Work item.
Which lines contain the word "Urlaubsgeld"? Report each one in full, and treat uppercase and lowercase as different.

--- Record extracts ---

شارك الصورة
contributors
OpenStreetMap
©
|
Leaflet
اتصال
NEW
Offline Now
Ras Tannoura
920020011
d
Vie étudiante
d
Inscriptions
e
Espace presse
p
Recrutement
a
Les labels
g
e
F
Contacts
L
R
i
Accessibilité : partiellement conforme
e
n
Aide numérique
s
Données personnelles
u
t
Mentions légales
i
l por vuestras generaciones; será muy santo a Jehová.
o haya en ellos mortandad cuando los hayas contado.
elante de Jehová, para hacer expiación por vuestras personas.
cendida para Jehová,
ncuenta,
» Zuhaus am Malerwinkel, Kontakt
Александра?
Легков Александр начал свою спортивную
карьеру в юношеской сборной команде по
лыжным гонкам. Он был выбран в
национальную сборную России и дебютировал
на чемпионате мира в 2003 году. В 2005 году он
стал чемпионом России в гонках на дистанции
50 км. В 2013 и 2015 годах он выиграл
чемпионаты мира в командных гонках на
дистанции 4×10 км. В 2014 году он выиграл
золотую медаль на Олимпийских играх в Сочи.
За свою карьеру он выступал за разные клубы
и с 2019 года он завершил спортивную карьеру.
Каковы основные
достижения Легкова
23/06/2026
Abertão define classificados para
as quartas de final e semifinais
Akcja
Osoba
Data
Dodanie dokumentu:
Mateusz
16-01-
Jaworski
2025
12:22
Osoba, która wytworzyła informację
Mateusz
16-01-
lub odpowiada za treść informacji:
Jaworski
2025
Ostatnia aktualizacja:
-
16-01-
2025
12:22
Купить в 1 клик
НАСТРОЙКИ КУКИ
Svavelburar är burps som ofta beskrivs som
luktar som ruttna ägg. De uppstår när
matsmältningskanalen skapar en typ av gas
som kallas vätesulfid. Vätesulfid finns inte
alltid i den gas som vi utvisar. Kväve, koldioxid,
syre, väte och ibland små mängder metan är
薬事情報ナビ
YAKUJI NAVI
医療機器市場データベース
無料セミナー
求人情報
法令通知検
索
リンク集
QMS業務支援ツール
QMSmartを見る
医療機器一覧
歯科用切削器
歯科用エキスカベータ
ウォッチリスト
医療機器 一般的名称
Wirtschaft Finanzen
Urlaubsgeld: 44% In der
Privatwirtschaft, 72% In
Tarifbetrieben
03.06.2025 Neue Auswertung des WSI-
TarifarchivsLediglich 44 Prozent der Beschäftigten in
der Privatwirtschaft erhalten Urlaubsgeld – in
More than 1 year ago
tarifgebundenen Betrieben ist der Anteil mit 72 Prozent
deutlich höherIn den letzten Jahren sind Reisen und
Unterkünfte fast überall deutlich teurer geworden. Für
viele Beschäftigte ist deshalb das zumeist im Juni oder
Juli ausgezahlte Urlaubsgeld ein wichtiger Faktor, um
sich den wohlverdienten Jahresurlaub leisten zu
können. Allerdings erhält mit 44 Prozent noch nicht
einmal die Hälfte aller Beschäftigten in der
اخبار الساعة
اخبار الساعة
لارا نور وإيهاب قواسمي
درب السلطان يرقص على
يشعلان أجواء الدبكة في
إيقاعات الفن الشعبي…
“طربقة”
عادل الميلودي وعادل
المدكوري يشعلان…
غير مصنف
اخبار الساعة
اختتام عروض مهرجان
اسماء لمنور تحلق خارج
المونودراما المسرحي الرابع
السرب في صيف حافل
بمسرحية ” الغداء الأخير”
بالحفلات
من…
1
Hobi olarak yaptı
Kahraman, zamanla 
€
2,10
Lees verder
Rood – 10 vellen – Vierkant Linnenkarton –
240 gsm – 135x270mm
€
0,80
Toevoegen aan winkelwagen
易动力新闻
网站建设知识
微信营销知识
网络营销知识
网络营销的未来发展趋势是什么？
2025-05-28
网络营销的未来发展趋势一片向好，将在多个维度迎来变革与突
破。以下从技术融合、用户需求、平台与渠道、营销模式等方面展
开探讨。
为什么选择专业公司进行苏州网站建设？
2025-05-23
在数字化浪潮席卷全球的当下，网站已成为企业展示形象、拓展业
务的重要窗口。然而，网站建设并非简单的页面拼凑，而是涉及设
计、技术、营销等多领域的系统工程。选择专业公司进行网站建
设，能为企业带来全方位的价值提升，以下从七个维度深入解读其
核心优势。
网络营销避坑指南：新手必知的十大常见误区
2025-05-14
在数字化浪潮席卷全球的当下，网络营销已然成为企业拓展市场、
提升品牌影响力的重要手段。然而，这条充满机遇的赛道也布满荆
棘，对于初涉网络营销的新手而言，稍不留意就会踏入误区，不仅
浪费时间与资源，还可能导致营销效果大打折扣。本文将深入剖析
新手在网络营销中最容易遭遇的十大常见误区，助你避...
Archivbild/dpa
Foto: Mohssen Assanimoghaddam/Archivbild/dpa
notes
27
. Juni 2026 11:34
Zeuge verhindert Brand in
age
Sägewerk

---

Completed task.
Urlaubsgeld: 44% In der
der Privatwirtschaft erhalten Urlaubsgeld – in
Juli ausgezahlte Urlaubsgeld ein wichtiger Faktor, um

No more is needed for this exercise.